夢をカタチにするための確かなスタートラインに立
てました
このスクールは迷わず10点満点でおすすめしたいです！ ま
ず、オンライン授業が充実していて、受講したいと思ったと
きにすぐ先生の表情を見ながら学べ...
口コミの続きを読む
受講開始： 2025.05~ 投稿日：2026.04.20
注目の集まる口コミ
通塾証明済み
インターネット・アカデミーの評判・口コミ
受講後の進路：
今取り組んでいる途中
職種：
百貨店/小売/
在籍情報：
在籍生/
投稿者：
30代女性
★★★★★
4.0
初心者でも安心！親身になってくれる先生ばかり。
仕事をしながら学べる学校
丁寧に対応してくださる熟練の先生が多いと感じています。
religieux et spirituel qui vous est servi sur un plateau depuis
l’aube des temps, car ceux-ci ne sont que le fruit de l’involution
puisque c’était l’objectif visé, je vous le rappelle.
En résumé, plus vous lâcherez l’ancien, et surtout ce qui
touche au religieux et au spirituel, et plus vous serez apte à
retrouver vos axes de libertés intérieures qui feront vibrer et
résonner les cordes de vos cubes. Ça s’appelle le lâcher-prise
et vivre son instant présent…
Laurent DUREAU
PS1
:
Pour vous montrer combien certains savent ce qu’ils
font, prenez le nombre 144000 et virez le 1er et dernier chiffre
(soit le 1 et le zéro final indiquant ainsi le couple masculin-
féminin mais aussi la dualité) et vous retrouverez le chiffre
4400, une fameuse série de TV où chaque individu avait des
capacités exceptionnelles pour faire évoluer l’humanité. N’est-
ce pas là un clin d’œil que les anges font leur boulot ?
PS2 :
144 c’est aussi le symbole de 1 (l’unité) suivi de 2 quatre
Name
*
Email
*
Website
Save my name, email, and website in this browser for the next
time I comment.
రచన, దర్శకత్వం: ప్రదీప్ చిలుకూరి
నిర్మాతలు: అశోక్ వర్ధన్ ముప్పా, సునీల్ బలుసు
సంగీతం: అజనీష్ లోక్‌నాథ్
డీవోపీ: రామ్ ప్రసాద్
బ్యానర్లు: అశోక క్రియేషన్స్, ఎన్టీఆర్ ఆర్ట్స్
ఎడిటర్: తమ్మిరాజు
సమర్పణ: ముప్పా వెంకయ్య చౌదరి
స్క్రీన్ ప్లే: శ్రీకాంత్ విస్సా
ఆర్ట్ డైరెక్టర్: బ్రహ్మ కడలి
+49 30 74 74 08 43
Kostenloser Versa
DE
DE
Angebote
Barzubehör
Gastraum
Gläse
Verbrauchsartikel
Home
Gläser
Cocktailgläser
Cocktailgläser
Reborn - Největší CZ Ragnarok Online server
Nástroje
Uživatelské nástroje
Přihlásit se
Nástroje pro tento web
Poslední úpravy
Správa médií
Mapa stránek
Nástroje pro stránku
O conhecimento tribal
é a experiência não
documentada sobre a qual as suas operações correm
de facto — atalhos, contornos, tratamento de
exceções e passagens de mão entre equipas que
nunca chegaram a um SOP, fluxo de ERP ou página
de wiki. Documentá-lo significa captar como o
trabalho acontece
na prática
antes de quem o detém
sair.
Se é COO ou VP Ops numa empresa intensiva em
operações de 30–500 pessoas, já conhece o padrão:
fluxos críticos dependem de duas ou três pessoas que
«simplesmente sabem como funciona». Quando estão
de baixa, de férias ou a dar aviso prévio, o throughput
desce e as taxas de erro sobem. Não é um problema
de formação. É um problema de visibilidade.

__________

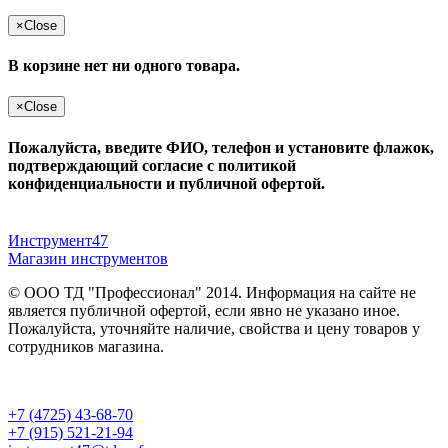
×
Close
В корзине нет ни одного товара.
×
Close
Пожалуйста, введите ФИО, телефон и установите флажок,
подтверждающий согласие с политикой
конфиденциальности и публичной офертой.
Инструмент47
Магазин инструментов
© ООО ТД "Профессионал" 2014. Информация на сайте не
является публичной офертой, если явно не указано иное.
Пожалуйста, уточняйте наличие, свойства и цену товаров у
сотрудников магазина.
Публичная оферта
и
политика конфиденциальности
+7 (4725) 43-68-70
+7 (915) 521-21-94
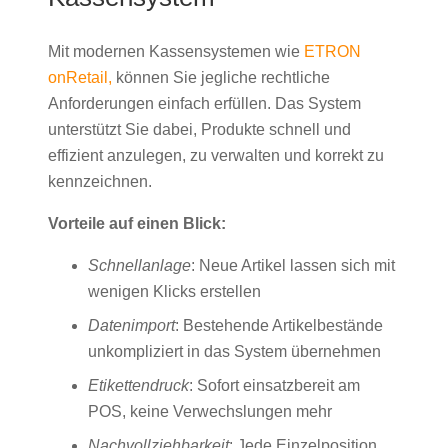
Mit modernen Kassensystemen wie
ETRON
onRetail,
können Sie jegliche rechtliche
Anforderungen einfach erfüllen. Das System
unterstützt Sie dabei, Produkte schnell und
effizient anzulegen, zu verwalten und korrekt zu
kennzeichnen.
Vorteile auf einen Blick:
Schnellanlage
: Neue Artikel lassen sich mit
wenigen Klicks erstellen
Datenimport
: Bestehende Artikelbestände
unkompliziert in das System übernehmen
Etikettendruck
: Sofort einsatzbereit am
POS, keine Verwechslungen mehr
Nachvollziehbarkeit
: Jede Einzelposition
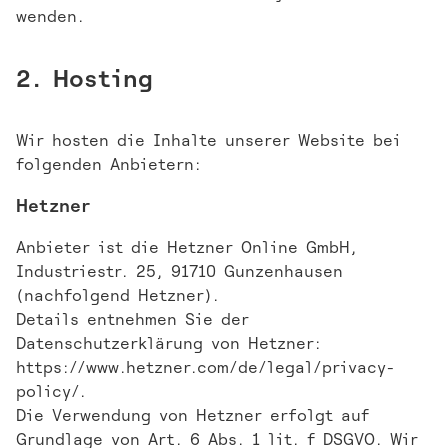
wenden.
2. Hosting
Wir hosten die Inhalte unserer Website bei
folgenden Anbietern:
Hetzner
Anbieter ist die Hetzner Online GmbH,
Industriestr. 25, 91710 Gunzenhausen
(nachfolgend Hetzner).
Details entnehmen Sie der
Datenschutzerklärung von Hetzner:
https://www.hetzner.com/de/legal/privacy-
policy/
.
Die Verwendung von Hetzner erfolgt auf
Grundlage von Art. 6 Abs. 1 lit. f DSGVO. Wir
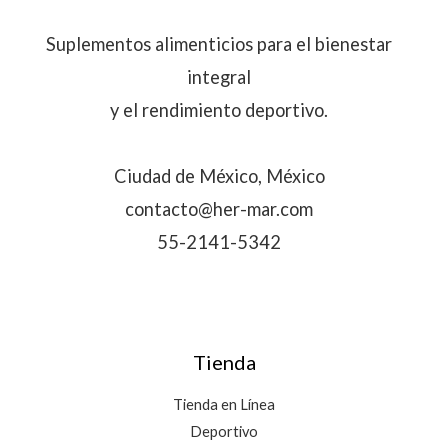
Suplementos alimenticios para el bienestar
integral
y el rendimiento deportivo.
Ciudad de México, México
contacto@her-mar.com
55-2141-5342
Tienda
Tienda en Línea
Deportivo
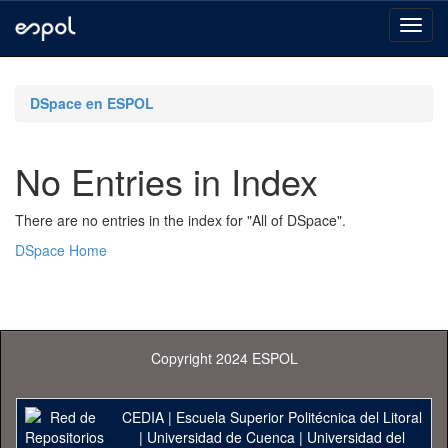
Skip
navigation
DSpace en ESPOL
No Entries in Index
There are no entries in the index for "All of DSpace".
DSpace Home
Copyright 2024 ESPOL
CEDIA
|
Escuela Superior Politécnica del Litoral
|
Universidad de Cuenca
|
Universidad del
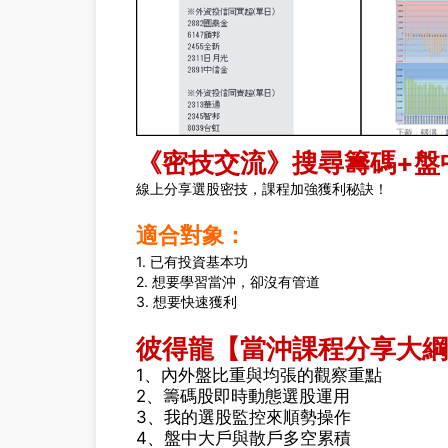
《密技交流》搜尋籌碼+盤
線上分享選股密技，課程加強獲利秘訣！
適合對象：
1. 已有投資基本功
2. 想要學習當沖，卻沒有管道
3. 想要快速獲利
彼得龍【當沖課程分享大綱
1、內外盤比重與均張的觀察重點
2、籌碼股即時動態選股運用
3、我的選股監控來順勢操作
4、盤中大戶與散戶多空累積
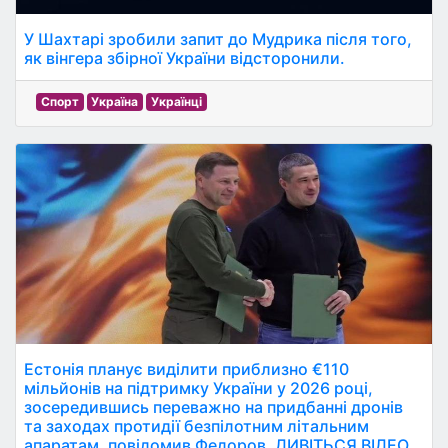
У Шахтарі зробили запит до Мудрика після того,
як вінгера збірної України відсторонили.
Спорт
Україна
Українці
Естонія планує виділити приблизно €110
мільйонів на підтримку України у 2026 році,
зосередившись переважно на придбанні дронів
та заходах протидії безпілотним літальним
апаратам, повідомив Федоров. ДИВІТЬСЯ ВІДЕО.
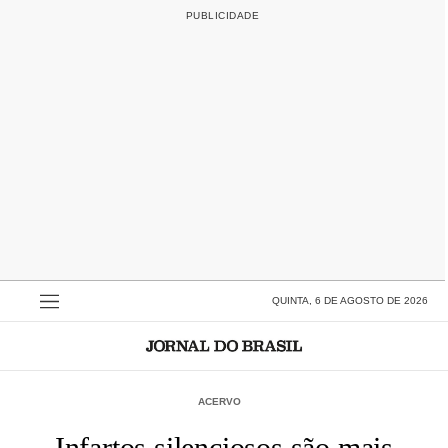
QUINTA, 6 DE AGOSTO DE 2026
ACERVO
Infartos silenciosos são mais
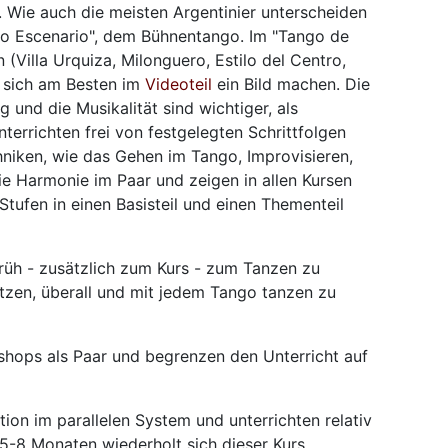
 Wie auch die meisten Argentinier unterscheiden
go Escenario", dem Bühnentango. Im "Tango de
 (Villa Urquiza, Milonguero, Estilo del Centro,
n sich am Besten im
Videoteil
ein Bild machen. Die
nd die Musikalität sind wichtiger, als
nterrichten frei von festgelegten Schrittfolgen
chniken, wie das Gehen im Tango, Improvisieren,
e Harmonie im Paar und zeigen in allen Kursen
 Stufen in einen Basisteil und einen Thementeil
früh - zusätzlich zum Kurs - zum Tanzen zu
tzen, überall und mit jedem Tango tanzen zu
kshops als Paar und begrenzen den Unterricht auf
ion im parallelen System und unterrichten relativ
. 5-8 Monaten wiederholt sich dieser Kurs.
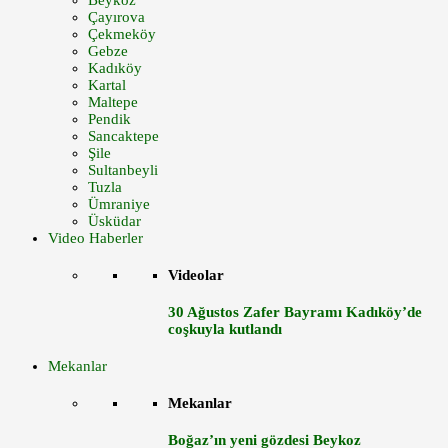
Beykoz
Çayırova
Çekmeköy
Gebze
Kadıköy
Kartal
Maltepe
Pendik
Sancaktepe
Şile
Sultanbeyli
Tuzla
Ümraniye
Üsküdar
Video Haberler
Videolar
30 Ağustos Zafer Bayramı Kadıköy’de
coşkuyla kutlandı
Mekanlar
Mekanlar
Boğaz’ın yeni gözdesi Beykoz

__________

Exercise instructions:
For every line in the material above, note whether the word "Universidad" appears, then state the number of lines where it does and nothing else.

Output:
2